Silvana Stremiz – Stati d’Animo
Ad un certo punto impari a vivere anche senza “interrogare” il cuore.
Ad un certo punto impari a vivere anche senza “interrogare” il cuore.
I sentimenti non si nutrono di bocche che gridano e nemmeno di mani che feriscono, ma di rispetto reciproco.
C’è, spesso, nelle cose non dette, o tacitate, o rinviate, o semplicemente ignorate, o dimenticate, l’attimo che forse era lì, nell’aria, nella mente, nello sguardo, nel cuore, per essere accolto come quel vagito a lungo atteso, come quel fiore sbocciato a sorpresa in un deserto, come l’anelito di un pensiero più volte represso dalle contrarietà, come quell’occasione ormai chiusa silenziosa nel tempio del rimpianti senza fine!
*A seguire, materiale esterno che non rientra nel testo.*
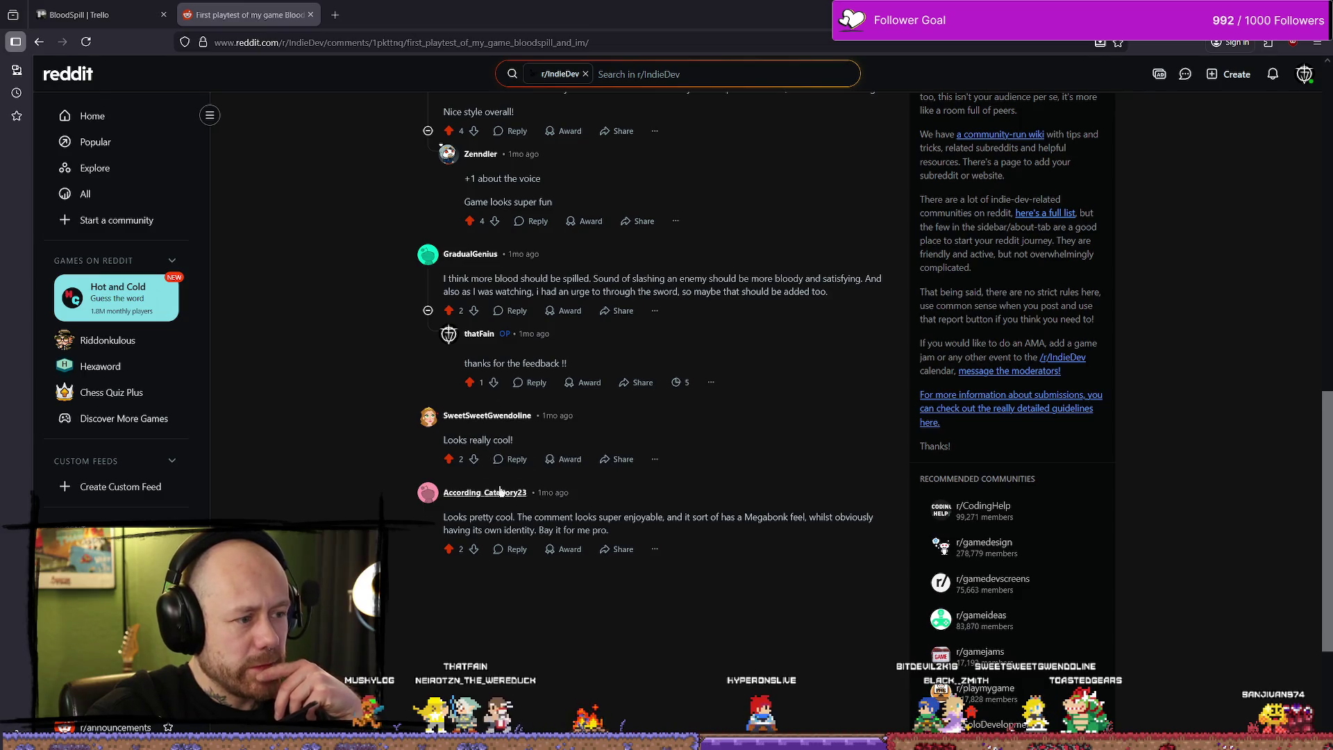
scroll(594, 425, down, 1)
Non mi piace creare rapporti “virtuali” perché ho sempre bisogno di occhi, di braccia, di carne e odori.
Per quanto sia difficile accettarlo, la realtà non è ciò che vedi, la realtà è ciò che ciascuno di noi vede. Nulla è reale se non ciò che ci fa star bene o male. Non c’è vita nella vita se stai soffrendo troppo. Non c’è morte nella morte se sei in pace. Il vuoto è pieno zeppo se ti spaventa e i fantasmi sono sempre esistiti se li hai temuti.
Negli occhi di alcune persone sembra quasi di provare le vertigini. Una caduta da un precipizio senza aver l’uso delle ali.
Io ci sono per te se tu ci sei per me, ma ci sono anche senza la certezza del tuo “esserci”.